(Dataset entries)

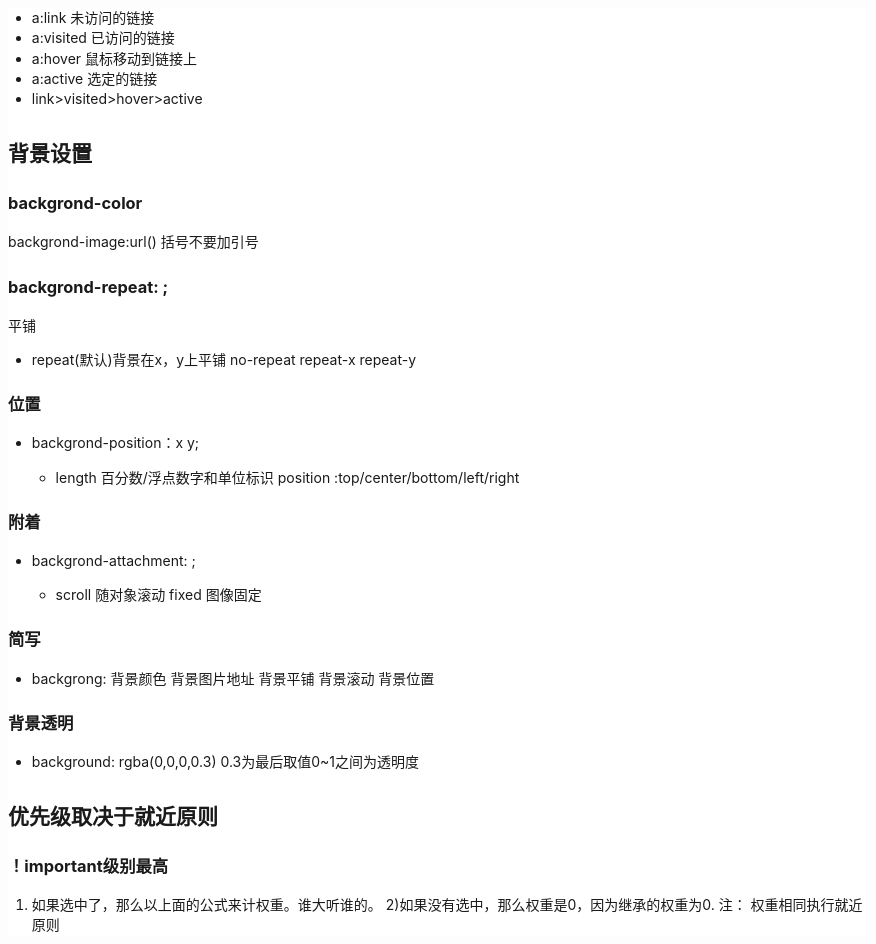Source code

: - a:link
未访问的链接
- a:visited
已访问的链接
- a:hover
鼠标移动到链接上
- a:active
选定的链接
- link>visited>hover>active

## 背景设置

### backgrond-color
backgrond-image:url()  括号不要加引号

### backgrond-repeat:   ;
平铺

- repeat(默认)背景在x，y上平铺
no-repeat
repeat-x
repeat-y

### 位置

- backgrond-position：x  y;

	- length   百分数/浮点数字和单位标识
position :top/center/bottom/left/right 

### 附着

- backgrond-attachment:  ;

	- scroll  随对象滚动
fixed  图像固定

### 简写

- backgrong: 背景颜色 背景图片地址  背景平铺  背景滚动  背景位置


### 背景透明

- background: rgba(0,0,0,0.3)
0.3为最后取值0~1之间为透明度

## 优先级取决于就近原则

### ！important级别最高

1) 如果选中了，那么以上面的公式来计权重。谁大听谁的。
2)如果没有选中，那么权重是0，因为继承的权重为0.
注：
权重相同执行就近原则
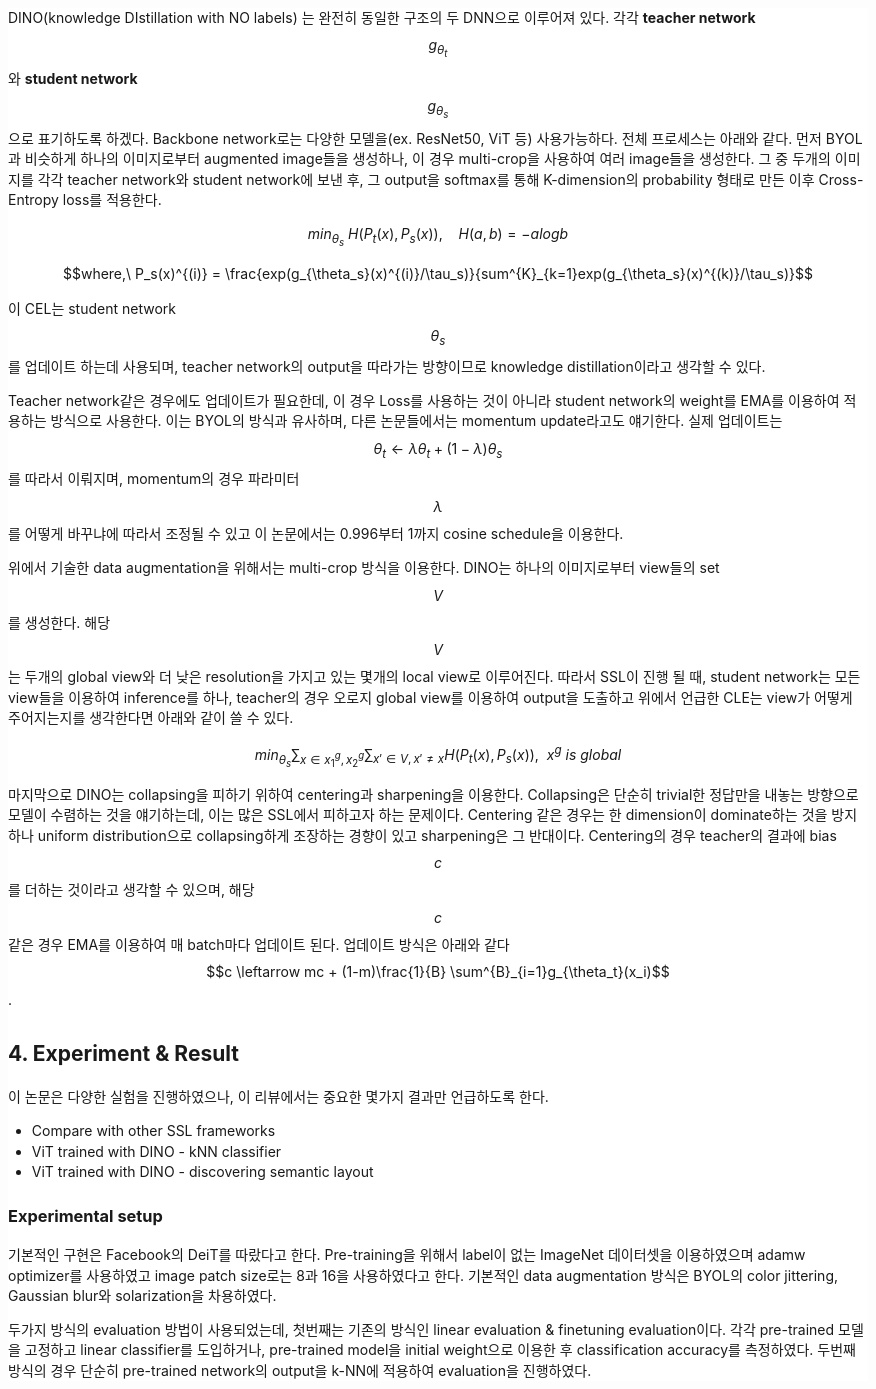 


DINO(knowledge DIstillation with NO labels) 는 완전히 동일한 구조의 두 DNN으로 이루어져 있다. 각각 **teacher network** $$g_{\theta_t}$$ 와 **student network** $$g_{\theta_s}$$ 으로 표기하도록 하겠다. Backbone network로는 다양한 모델을(ex. ResNet50, ViT 등) 사용가능하다. 전체 프로세스는 아래와 같다. 먼저 BYOL과 비슷하게 하나의 이미지로부터 augmented image들을 생성하나, 이 경우 multi-crop을 사용하여 여러 image들을 생성한다. 그 중 두개의 이미지를 각각 teacher network와 student network에 보낸 후, 그 output을 softmax를 통해 K-dimension의 probability 형태로 만든 이후 Cross-Entropy loss를 적용한다. 

$$min_{\theta_s}\ H(P_t(x), P_s(x)),\ \ \ \   H(a,b) = -a log b$$

$$where,\ P_s(x)^{(i)} = \frac{exp(g_{\theta_s}(x)^{(i)}/\tau_s)}{sum^{K}_{k=1}exp(g_{\theta_s}(x)^{(k)}/\tau_s)}$$

이 CEL는 student network $$\theta_s$$ 를 업데이트 하는데 사용되며, teacher network의 output을 따라가는 방향이므로 knowledge distillation이라고 생각할 수 있다.

Teacher network같은 경우에도 업데이트가 필요한데, 이 경우 Loss를 사용하는 것이 아니라 student network의 weight를 EMA를 이용하여 적용하는 방식으로 사용한다. 이는 BYOL의 방식과 유사하며, 다른 논문들에서는 momentum update라고도 얘기한다. 실제 업데이트는 $$\theta_t \leftarrow \lambda\theta_t + (1-\lambda)\theta_s$$ 를 따라서 이뤄지며, momentum의 경우 파라미터 $$\lambda$$ 를 어떻게 바꾸냐에 따라서 조정될 수 있고 이 논문에서는 0.996부터 1까지 cosine schedule을 이용한다.

위에서 기술한 data augmentation을 위해서는 multi-crop 방식을 이용한다. DINO는 하나의 이미지로부터 view들의 set $$V$$를 생성한다. 해당 $$V$$는 두개의 global view와 더 낮은 resolution을 가지고 있는 몇개의 local view로 이루어진다. 따라서 SSL이 진행 될 때, student network는 모든 view들을 이용하여 inference를 하나, teacher의 경우 오로지 global view를 이용하여 output을 도출하고 위에서 언급한 CLE는 view가 어떻게 주어지는지를 생각한다면 아래와 같이 쓸 수 있다.

$$ min_{\theta_s}  \sum_{x \in {x_1^g, x_2^g}} \sum _{x' \in V, x' \neq x} H(P_t(x), P_s(x)), \ \ x^g \ is \ global$$

마지막으로 DINO는 collapsing을 피하기 위하여 centering과 sharpening을 이용한다. Collapsing은 단순히 trivial한 정답만을 내놓는 방향으로 모델이 수렴하는 것을 얘기하는데, 이는 많은 SSL에서 피하고자 하는 문제이다. Centering 같은 경우는 한 dimension이 dominate하는 것을 방지하나 uniform distribution으로 collapsing하게 조장하는 경향이 있고 sharpening은 그 반대이다. Centering의 경우 teacher의 결과에 bias $$c$$를 더하는 것이라고 생각할 수 있으며, 해당 $$c$$ 같은 경우 EMA를 이용하여 매 batch마다 업데이트 된다. 업데이트 방식은 아래와 같다 $$c \leftarrow mc + (1-m)\frac{1}{B} \sum^{B}_{i=1}g_{\theta_t}(x_i)$$.



## 4. Experiment & Result




이 논문은 다양한 실험을 진행하였으나, 이 리뷰에서는 중요한 몇가지 결과만 언급하도록 한다.

* Compare with other SSL frameworks
* ViT trained with DINO - kNN classifier
* ViT trained with DINO - discovering semantic layout


### Experimental setup

기본적인 구현은 Facebook의 DeiT를 따랐다고 한다. Pre-training을 위해서 label이 없는 ImageNet 데이터셋을 이용하였으며 adamw optimizer를 사용하였고 image patch size로는 8과 16을 사용하였다고 한다. 기본적인 data augmentation 방식은 BYOL의 color jittering, Gaussian blur와 solarization을 차용하였다.

두가지 방식의 evaluation 방법이 사용되었는데, 첫번째는 기존의 방식인 linear evaluation & finetuning evaluation이다. 각각 pre-trained 모델을 고정하고 linear classifier를 도입하거나, pre-trained model을 initial weight으로 이용한 후 classification accuracy를 측정하였다. 두번째 방식의 경우 단순히 pre-trained network의 output을 k-NN에 적용하여 evaluation을 진행하였다.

▶ _PROBLEM TO SOLVE_:
Only one span of lines is wanted: the line with "기본적인 구현은 Facebook의" and every line after it to the end of the entries, output exactly.

▶ _RESPONSE TO THE TASK_:
기본적인 구현은 Facebook의 DeiT를 따랐다고 한다. Pre-training을 위해서 label이 없는 ImageNet 데이터셋을 이용하였으며 adamw optimizer를 사용하였고 image patch size로는 8과 16을 사용하였다고 한다. 기본적인 data augmentation 방식은 BYOL의 color jittering, Gaussian blur와 solarization을 차용하였다.

두가지 방식의 evaluation 방법이 사용되었는데, 첫번째는 기존의 방식인 linear evaluation & finetuning evaluation이다. 각각 pre-trained 모델을 고정하고 linear classifier를 도입하거나, pre-trained model을 initial weight으로 이용한 후 classification accuracy를 측정하였다. 두번째 방식의 경우 단순히 pre-trained network의 output을 k-NN에 적용하여 evaluation을 진행하였다.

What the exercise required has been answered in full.